Exothermic reactions increase the entropy of the surroundings, but they do not necessarily increase the entropy of the system. The sign of \(\Delta S_{\text{sys}}\) must be evaluated from the reaction’s physical/chemical changes.
3) Connect the entropy statement to Gibbs free energy
At constant \(T\) and \(P\), spontaneity is equivalently tested with Gibbs free energy: \[ \Delta G = \Delta H - T\Delta S_{\text{sys}} \] The criteria match: \[ \Delta G < 0 \quad \Longleftrightarrow \quad \Delta S_{\text{total}} > 0 \]
Exothermicity (\(\Delta H < 0\)) pushes \(\Delta G\) downward, favoring spontaneity, but the \( -T\Delta S_{\text{sys}}\) term can either help or oppose it depending on the sign of \(\Delta S_{\text{sys}}\).
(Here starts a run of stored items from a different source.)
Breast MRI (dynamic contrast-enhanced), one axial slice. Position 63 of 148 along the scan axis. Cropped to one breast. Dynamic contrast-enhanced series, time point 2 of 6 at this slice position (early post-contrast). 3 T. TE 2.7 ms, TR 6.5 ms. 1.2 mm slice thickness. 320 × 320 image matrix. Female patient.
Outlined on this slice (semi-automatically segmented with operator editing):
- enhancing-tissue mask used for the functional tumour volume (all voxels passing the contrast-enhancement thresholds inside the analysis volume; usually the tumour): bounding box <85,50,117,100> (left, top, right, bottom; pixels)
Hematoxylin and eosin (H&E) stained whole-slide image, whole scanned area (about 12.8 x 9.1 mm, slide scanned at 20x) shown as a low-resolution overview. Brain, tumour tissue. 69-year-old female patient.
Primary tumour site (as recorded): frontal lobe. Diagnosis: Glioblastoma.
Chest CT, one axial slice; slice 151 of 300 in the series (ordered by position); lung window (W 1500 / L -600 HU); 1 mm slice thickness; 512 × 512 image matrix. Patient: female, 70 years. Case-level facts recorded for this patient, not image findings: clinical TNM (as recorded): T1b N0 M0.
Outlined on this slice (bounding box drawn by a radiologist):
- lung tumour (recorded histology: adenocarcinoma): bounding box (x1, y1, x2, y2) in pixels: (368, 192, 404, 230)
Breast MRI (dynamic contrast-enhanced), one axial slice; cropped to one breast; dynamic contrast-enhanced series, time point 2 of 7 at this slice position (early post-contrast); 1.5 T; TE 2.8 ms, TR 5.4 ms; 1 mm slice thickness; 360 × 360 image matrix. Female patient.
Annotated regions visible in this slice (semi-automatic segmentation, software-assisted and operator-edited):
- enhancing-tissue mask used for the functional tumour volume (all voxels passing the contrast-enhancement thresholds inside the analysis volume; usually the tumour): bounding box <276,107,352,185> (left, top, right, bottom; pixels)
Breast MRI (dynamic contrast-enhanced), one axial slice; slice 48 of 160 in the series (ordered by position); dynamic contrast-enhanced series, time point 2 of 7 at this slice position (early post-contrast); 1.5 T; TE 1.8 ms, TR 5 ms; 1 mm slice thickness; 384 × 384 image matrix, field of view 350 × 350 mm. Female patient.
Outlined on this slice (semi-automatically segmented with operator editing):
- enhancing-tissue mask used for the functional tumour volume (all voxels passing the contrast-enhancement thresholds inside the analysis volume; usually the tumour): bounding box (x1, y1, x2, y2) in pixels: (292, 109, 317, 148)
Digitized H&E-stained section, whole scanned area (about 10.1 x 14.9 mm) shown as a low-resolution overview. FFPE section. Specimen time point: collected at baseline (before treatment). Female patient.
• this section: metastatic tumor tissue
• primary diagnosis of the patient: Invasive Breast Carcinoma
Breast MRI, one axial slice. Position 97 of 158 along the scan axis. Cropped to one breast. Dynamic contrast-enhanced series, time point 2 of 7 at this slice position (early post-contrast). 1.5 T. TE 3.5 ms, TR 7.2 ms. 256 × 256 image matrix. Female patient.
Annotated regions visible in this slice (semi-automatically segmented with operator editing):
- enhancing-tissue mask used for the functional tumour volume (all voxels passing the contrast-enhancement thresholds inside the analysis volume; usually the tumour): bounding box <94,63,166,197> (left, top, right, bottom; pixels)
4) Temperature dependence summarized
| Case | \(\Delta H\) | \(\Delta S_{\text{sys}}\) | Implication for \(\Delta G = \Delta H - T\Delta S_{\text{sys}}\) | Spontaneous when |
|---|---|---|---|---|
| Exothermic, entropy increases | \(< 0\) | \(> 0\) | Both terms favor \(\Delta G < 0\) | All \(T\) (typical) |
| Exothermic, entropy decreases | \(< 0\) | \(< 0\) | Competition between \(\Delta H\) and \(+T|\Delta S_{\text{sys}}|\) | Low \(T\) |
| Endothermic, entropy increases | \(> 0\) | \(> 0\) | Competition between \(+\Delta H\) and \(-T\Delta S_{\text{sys}}\) | High \(T\) |
| Endothermic, entropy decreases | \(> 0\) | \(< 0\) | Both terms oppose \(\Delta G < 0\) | Never (at constant \(T,P\)) |
5) A visual check: exothermic does not imply the same entropy behavior
6) Final conclusion
Exothermic reactions do not automatically mean “entropy increases.” The system entropy \(\Delta S_{\text{sys}}\) may increase or decrease, while exothermicity guarantees \(\Delta S_{\text{surr}} > 0\) under constant \(T\). Spontaneity is determined by the total entropy change \(\Delta S_{\text{total}}\) or, equivalently at constant \(T,P\), by whether \(\Delta G = \Delta H - T\Delta S_{\text{sys}}\) is negative.